According to the district court, our grant of an injunction pending appeal permanently altered the legal relationship between the parties to the benefit of appellees. Id. at 5. The district court concluded that the stay panel never addressed the merits of appel-lees’ constitutional claims. Id. at 5 n. 1. Nevertheless, the district court stated, “plaintiffs achieved their principal goal, placement on the ballot, despite the fact that their claims on the merits, that both statutes were unconstitutional, did not prevail.” Id. at 6. The Secretary now appeals the district court’s award of attorney’s fees.

DISCUSSION

In a civil rights ease such as this one, “the court, in its discretion, may allow the prevailing party, other than the United States, a reasonable attorney’s fee as part of the costs.” 42 U.S.C. § 1988(b). Á trial court’s decision to award attorney’s fees to a prevailing party is reviewed for abuse of discretion. Cassuto v. Commissioner, 936 F.2d 736, 740 (2d Cir.1991) (citing Pierce v. Underwood, 487 U.S. 552, 571, 108 S.Ct. 2541, 2553, 101 L.Ed.2d 490 (1988) and Hensley v. Eckerhart, 461 U.S. 424, 437, 103 S.Ct. 1933, 1941, 76 L.Ed.2d 40 (1983)).
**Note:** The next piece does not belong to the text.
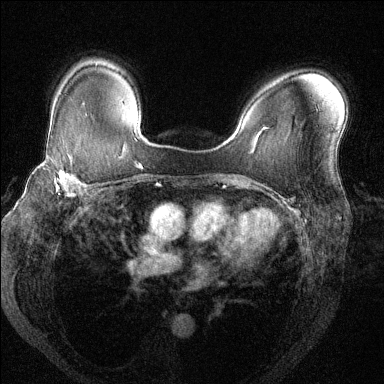
Breast MRI (dynamic contrast-enhanced), one axial slice; position 94 of 144 along the scan axis; dynamic contrast-enhanced series, time point 2 of 6 at this slice position (early post-contrast); 1.5 T; TE 1.7 ms, TR 4.6 ms; 1.2 mm slice thickness; 384 × 384 image matrix, field of view 330 × 330 mm. Female patient.
Outlined on this slice (semi-automatically segmented with operator editing):
- enhancing-tissue mask used for the functional tumour volume (all voxels passing the contrast-enhancement thresholds inside the analysis volume; usually the tumour): box from (x=40, y=155) to (x=84, y=199) px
The Supreme Court has held that “to qualify as a prevailing party, a civil rights plaintiff must obtain at least some relief on the merits of his claim.” Farrar v. Hobby, — U.S. -, -, 113 S.Ct. 566, 573, 121 L.Ed.2d 494 (1992). A party need not succeed on every issue raised by him, nor even the most crucial one. Texas State Teachers Ass’n v. Garland Indep. Sch. Dist., 489 U.S. 782, 791, 109 S.Ct. 1486, 1493, 103 L.Ed.2d 866 (1989); Hanrahan v. Hampton, 446 U.S. 754, 757-58, 100 S.Ct. 1987, 1989, 64 L.Ed.2d 670 (1980) (per curiam).